白羽衣触摸锦绣,只觉得入手柔滑,一丝凉意侵入肌肤。
“嗯,的确不错。”
伙计应声道:“不是小的吹嘘,云锦阁的齐绣可是皇家御用,咱家若说第二,这天下恐无人敢称第一。”
顾冲呵笑赞道:“你只做一伙计,属实可惜了。”
“客官过奖,小的没别的本事,也只会卖些锦绣罢了。”
顾冲看向白羽衣,笑问道:“可是喜欢?”
白羽衣微微点头,轻声道:“只是不知价格几何?”
“喜欢便好,无需询价。”
顾冲摇摇绸扇,俯耳低声道:“为获美人芳心,即便黄金万两又如何。”
白羽衣抿了抿嘴角,明知顾冲是戏谑之语,内心却荡起阵阵涟漪。
“可否多购一些,送与诸位姐姐。”
“这个提议好,免得她们拒你入门……”
“胡说……!”
两人从云锦阁走出,吕不准凑上前来,“公子,定康县城就在城北五十里处。咱们今夜是留宿此地,还是赶去定康?”
顾冲歪着脑袋询问道:“娘子,你来定夺可好?”
白羽衣抬首看了看日头,柔声说道:“时辰尚早,我们不如早些去到定康。”
“好嘞,全凭娘子做主。”
顾冲一脸坏笑,声声娘子唤的那叫响亮。
裴三空驾车出城,向着定康而去。
“娘子……”
顾冲在车厢内刚一开口,却惹来白羽衣怨怪的眼神,“你还唤,怕不是唤的习惯了吧。”
“嘿嘿,还真是。”顾冲讪笑几声,随即收起笑容,正色说道:“到了定康,我让书生去寻邵二南,只是担心他有所猜忌,未必会来。”
白羽衣侧过身去,将胸前那块玉牌取出,递与顾冲。
“二南叔识得这块玉牌,持此物前去,他必会前来。”
顾冲接过玉牌,入手时尚带着白羽衣身上的温热。
“嗯,只要找到二南叔,我们就可以回去梁国……”
未时刚过,马车便来到了定康城。
吕不准已先一步至此,正在城门下等候。
见到马车到来,他转身向城内走去。
裴三空跳下马车,牵着缰绳远远地跟在吕不准身后。
到了一家客栈,顾冲搀扶白羽衣下了马车,对吕不准低声吩咐:“你将书生唤来。”
吕不准点点头,回道:“二楼东侧两间客房,公子上去便是。”
进入房间没一会儿,书生便前来叩门。
顾冲将白羽衣玉牌交于书生,叮嘱道:“去靠山村,找一个名叫邵二南的人,就说白姑娘请他前来议事。”
书生接过玉牌,点头称是,问道:“此是何人?”
“他是白姑娘父亲的旧部,知晓入山路径,在靠山村经营一家铁匠铺……”
书生另带一匹空马,只用了半个时辰便赶到了靠山村。稍作打听,他便知晓了铁匠铺的所在。

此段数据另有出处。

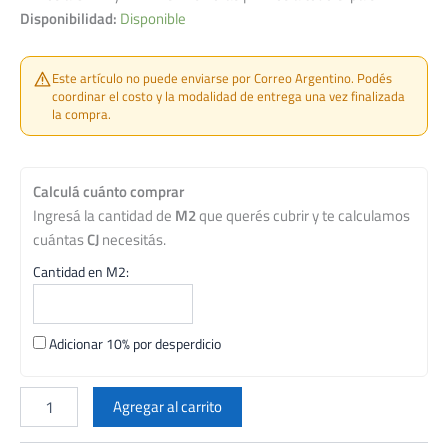
Disponibilidad:
Disponible
Este artículo no puede enviarse por Correo Argentino. Podés
coordinar el costo y la modalidad de entrega una vez finalizada
la compra.
Calculá cuánto comprar
Ingresá la cantidad de
M2
que querés cubrir y te calculamos
cuántas
CJ
necesitás.
Cantidad en M2:
Adicionar 10% por desperdicio
REVESTIMIENTO
SAN
Agregar al carrito
LORENZO
7,7X30,5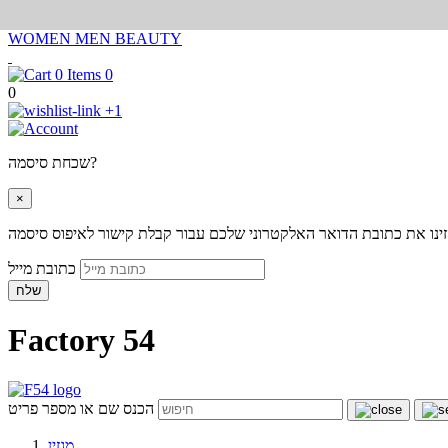
WOMEN
MEN
BEAUTY
0
0
+1
שכחת סיסמה?
×
ינו את כתובת הדואר האלקטרוני שלכם עבור קבלת קישור לאיפוס סיסמה
כתובת מייל
שלח
Factory 54
הכנס שם או מספר פריט
מגזין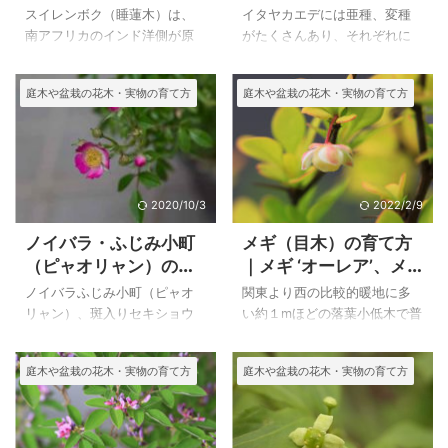
ハウチワカエデとミネ
スイレンボク（睡蓮木）は、
イタヤカエデには亜種、変種
カエデの特徴
南アフリカのインド洋側が原
がたくさんあり、それぞれに
産の非耐寒性常緑低木です。
和名とその別名があるようで
冬に室内に取り込めば丈夫な
すが細かなことはわからない
庭木や盆栽の花木・実物の育て方
庭木や盆栽の花木・実物の育て方
植物なので育てることが可能
ので総称名としています。 楓
です。 樹木にスイレンとよく
とモミジは園芸品が多く、庭
似た可憐な花が咲いて、初め
植や盆栽などに人気のある樹
て見て時には驚きました。 １
木になっています。 下にカエ
～３mになるようですが、鉢植
デ科・カエデ属のハウチワカ
えでミニ盆栽から好きな大き
エデ（羽団扇楓）とミネカエ
2020/10/3
2022/2/9
さに育てることが出来ます
デ（峰楓）の特徴と写真を載
ノイバラ・ふじみ小町
メギ（目木）の育て方
が、水切れには注意が必要で
せています。 上のイタヤカエ
（ピャオリャン）の育
｜メギ ‘オーレア’、メ
す。 上のスイレンボク（睡蓮
デ（板屋楓）、リンドウの寄
て方
ギ‘ローズ・グロー’
木）は、自宅で２００５年６
せ植えの写真は２０１５年４
ノイバラふじみ小町（ピャオ
関東より西の比較的暖地に多
月２９日に撮影した花です。
月２２日に撮影したもので
リャン）、斑入りセキショウ
い約１mほどの落葉小低木で普
スイレンボク（睡蓮木）の特
す。 イタヤカエデ（板屋楓）
（正宗） ２０２０年６月２
通に山野に自生しています。
徴と育て方 スイレンボク（睡
の育て方 イタヤカエデ ２０
日 撮影 ノイバラ・ふじみ
黄色い花、赤い果実、紅葉
庭木や盆栽の花木・実物の育て方
庭木や盆栽の花木・実物の育て方
蓮木） ２００７年４月６
１７年５月７日 撮影 栽培
小町（ピャオリャン）は枝枯
と、１年を通じて観賞でき、
日 撮影 栽培品 和名 スイレ
品 和名 イタヤカエデ（板屋
れしない、シュートがでな
丈夫で育てやすく、病害虫ほ
ンボ ...
楓） ...
い、トゲなしと盆栽世界には
とんどないこと、園芸品種も
記載してあるというミニ盆栽
多いので、生け垣など庭に植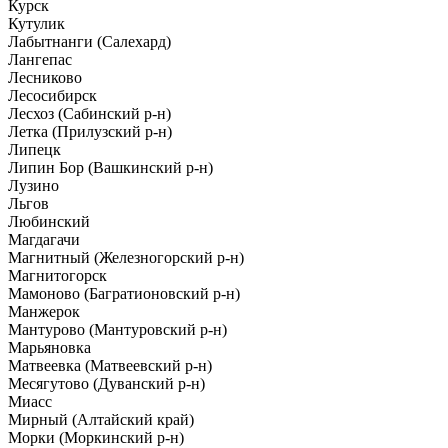
Курск
Кутулик
Лабытнанги (Салехард)
Лангепас
Лесниково
Лесосибирск
Лесхоз (Сабинский р-н)
Летка (Прилузский р-н)
Липецк
Липин Бор (Вашкинский р-н)
Лузино
Льгов
Любинский
Магдагачи
Магнитный (Железногорский р-н)
Магнитогорск
Мамоново (Багратионовский р-н)
Манжерок
Мантурово (Мантуровский р-н)
Марьяновка
Матвеевка (Матвеевский р-н)
Месягутово (Дуванский р-н)
Миасс
Мирный (Алтайский край)
Морки (Моркинский р-н)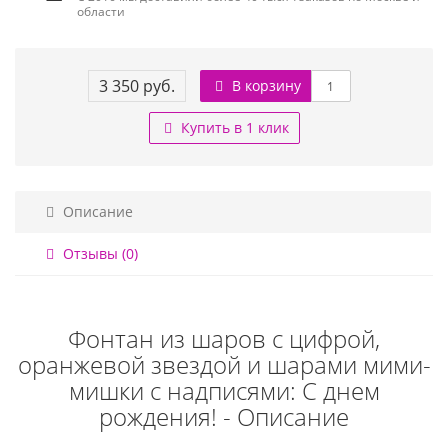
области
3 350 руб.
В корзину
Купить в 1 клик
Описание
Отзывы (0)
Фонтан из шаров с цифрой,
оранжевой звездой и шарами мими-
мишки с надписями: С днем
рождения! - Описание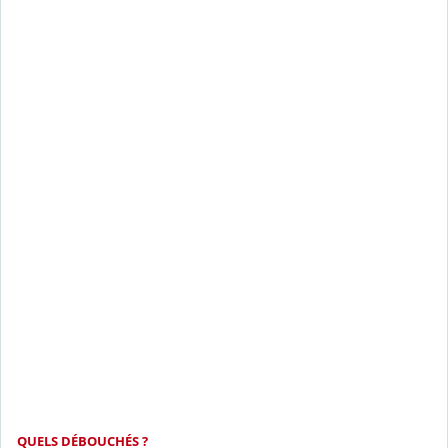
QUELS DÉBOUCHÉS ?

邵二南刚欲抡起铁锤,忽然瞥见店铺外一人两马,正缓缓向自己走来。
他持铁锤的右臂缓缓垂下,双目凝神注视着来人,心中隐约感到,或有什么事情发生。
书生停下脚步,与邵二南对视片刻,拱手问道:“敢问可是邵铁匠吗?”
邵二南淡淡一笑,看似不经意的将铁锤丢弃在一旁,向前两步,将一根铁钎握在手中。
“不错,阁下是谁?找我何事?”
书生左右环顾,见四周无人,便开口道:“我奉命前来寻你,白姑娘有事与你相商。”
邵二南面上平淡如水,淡声说道:“你寻错人了,我不认识白姑娘。”
书生缓缓上前,将玉牌呈现在邵二南面前,“你不识得白姑娘,可识得此物?”
见到玉牌,邵二南壮硕的身躯微微一震,他紧锁眉头,将玉牌拿到眼前细看。
“这……这是小姐的玉牌……她现在哪里?”
邵二南双手微颤,粗厚的手掌竟拿不稳那小小的玉牌。
书生跟着说道:“白姑娘现在定康城内。”
邵二南激动不已,厚实的嘴唇微微颤动,“小姐怎会来了齐国?”
书生耐着性子,解释道:“白姑娘是随从顾大人前来出使,怎料齐国竟欲对她不利,现今关闭边关,我等无法返回梁国。”
邵二南立刻便明白了,当下将玉牌交还书生,沉声道:“稍待片刻,容我回家中换件衣物,便与你同去见小姐。”
书生点头道:“好,速去速回。”
邵二南应了一声,转过身时,眼中竟有了泪花闪现。